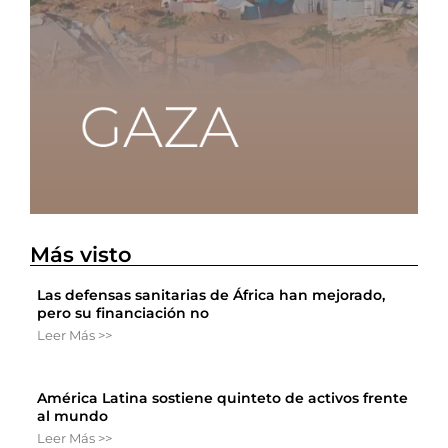
Más visto
Las defensas sanitarias de África han mejorado,
pero su financiación no
Leer Más >>
América Latina sostiene quinteto de activos frente
al mundo
Leer Más >>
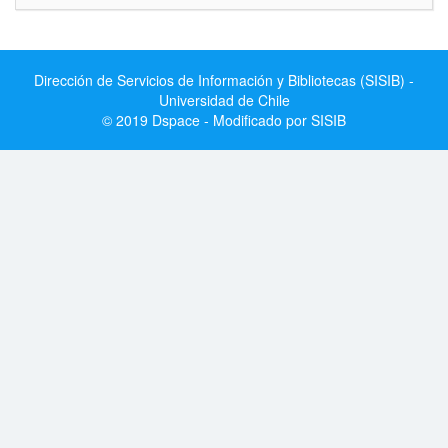
Dirección de Servicios de Información y Bibliotecas (SISIB) -
Universidad de Chile
© 2019 Dspace - Modificado por SISIB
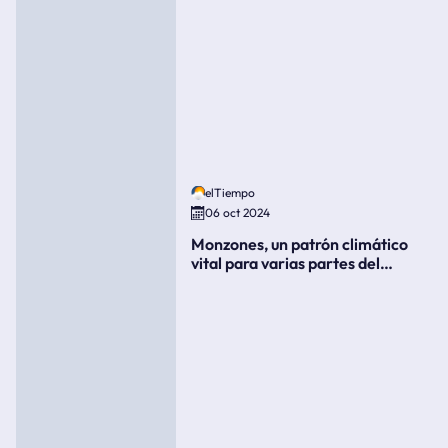
elTiempo
06 oct 2024
Monzones, un patrón climático
vital para varias partes del
mundo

TASK DIRECTIONS: Please put every line of text from the material above into one numbered list, skipping blank lines and leaving out the picture markers.

SOLUTION TO THE PROBLEM:
1. Más visto
2. Las defensas sanitarias de África han mejorado,
3. pero su financiación no
4. Leer Más >>
5. América Latina sostiene quinteto de activos frente
6. al mundo
7. Leer Más >>
8. Dirección de Servicios de Información y Bibliotecas (SISIB) -
9. Universidad de Chile
10. © 2019 Dspace - Modificado por SISIB
11. elTiempo
12. 06 oct 2024
13. Monzones, un patrón climático
14. vital para varias partes del
15. mundo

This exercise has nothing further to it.